Here is a more realistic example showing how you might summarize many features at once and emphasize the most important ones.

import numpy as np
import matplotlib.pyplot as plt

np.random.seed(4)

# Simulated differential expression style data
n = 500
log_fold_change = np.random.normal(0, 1.4, n)
p_values = np.random.uniform(0.0001, 1.0, n)
y_values = -np.log10(p_values)

fc_cutoff = 1.0
p_cutoff = 0.05

upregulated = (log_fold_change >= fc_cutoff) & (p_values < p_cutoff)
downregulated = (log_fold_change <= -fc_cutoff) & (p_values < p_cutoff)
background = ~(upregulated | downregulated)

fig, ax = plt.subplots(figsize=(9, 6))

ax.scatter(log_fold_change[background], y_values[background], color="#CFCFCF", alpha=0.5, s=24, label="Background")
ax.scatter(log_fold_change[upregulated], y_values[upregulated], color="#D62728", alpha=0.8, s=28, label="Upregulated")
ax.scatter(log_fold_change[downregulated], y_values[downregulated], color="#1F77B4", alpha=0.8, s=28, label="Downregulated")
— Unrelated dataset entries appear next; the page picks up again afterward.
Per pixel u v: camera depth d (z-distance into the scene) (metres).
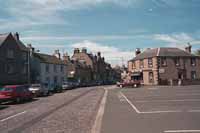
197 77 67.44
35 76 61.97
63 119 15.00
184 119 13.55
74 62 89.62
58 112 18.39
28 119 15.33
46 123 13.70
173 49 68.06
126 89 52.00
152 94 33.78
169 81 64.12
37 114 17.56
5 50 49.16
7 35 50.31
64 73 77.56
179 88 47.12
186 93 33.38
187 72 66.69
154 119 13.88
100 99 29.17
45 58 69.25
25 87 29.78
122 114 16.39
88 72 99.06
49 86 43.25
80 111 18.75
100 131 11.27
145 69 67.69
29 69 56.91
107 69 124.62
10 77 50.25
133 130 11.18
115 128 11.80
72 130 11.62
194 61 67.75
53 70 71.06
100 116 15.88
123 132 10.88
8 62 49.91
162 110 17.52
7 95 26.62
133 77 71.31
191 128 11.16
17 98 27.30
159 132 10.58
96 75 107.50
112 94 37.47
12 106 24.23
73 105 23.19
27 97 29.58
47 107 22.03
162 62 65.44
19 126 12.98
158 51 66.44
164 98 26.84
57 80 73.06
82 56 104.06
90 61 103.00
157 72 65.00
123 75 94.69
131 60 72.94
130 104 22.31
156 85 63.59
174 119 13.64
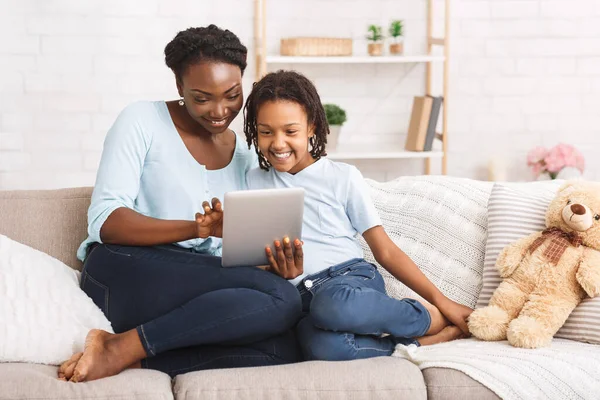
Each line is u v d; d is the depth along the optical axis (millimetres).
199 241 2145
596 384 1779
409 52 4332
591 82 4398
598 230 2027
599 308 1983
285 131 2127
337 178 2203
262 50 3926
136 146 2102
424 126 4055
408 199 2414
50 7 4070
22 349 1824
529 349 1908
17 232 2229
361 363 1812
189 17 4176
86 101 4164
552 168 4117
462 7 4305
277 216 1911
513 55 4355
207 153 2207
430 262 2281
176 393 1729
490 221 2258
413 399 1740
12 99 4113
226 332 1878
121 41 4145
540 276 2037
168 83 4211
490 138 4418
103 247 2057
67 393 1670
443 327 2133
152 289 1958
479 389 1755
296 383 1734
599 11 4344
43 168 4184
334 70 4312
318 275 2119
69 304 1949
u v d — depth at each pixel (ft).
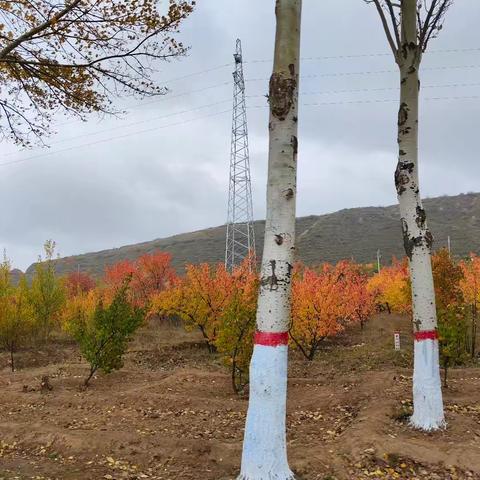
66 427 26.78
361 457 19.65
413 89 25.70
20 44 23.56
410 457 19.63
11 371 47.47
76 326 41.52
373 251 226.79
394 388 30.96
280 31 17.63
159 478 18.76
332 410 28.81
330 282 54.08
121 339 40.06
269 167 17.49
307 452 20.52
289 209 17.22
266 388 16.51
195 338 68.18
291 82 17.43
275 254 16.99
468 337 49.42
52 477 18.80
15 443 23.58
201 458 20.58
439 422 23.79
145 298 82.38
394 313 91.66
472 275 53.11
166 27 23.89
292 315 50.44
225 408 30.68
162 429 26.22
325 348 60.80
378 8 26.55
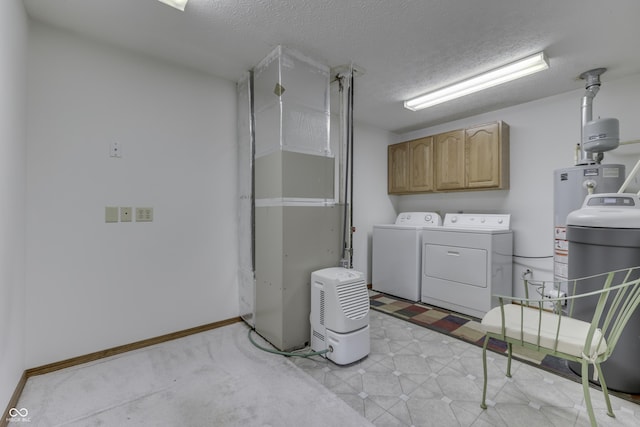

ax.axhline(-np.log10(p_cutoff), color="black", linestyle="--", linewidth=1)
ax.axvline(-fc_cutoff, color="black", linestyle="--", linewidth=1)
ax.axvline(fc_cutoff, color="black", linestyle="--", linewidth=1)

ax.set_xlabel("Log2 Fold Change")
ax.set_ylabel("-log10(p-value)")
ax.set_title("Differential Expression Style Volcano Plot")
ax.legend(loc="upper right")
ax.grid(alpha=0.2)

plt.show()
- This layout makes it easy to identify observations with both large effect size and strong statistical support.
- In practice, you would replace the simulated arrays with results from your analysis pipeline.

### Conclusion

Volcano plots in Matplotlib are an effective way to combine effect size and significance in a single figure. By adding cutoffs, color coding, and selective labels, you can turn a basic scatter plot into a much more useful analysis and reporting tool.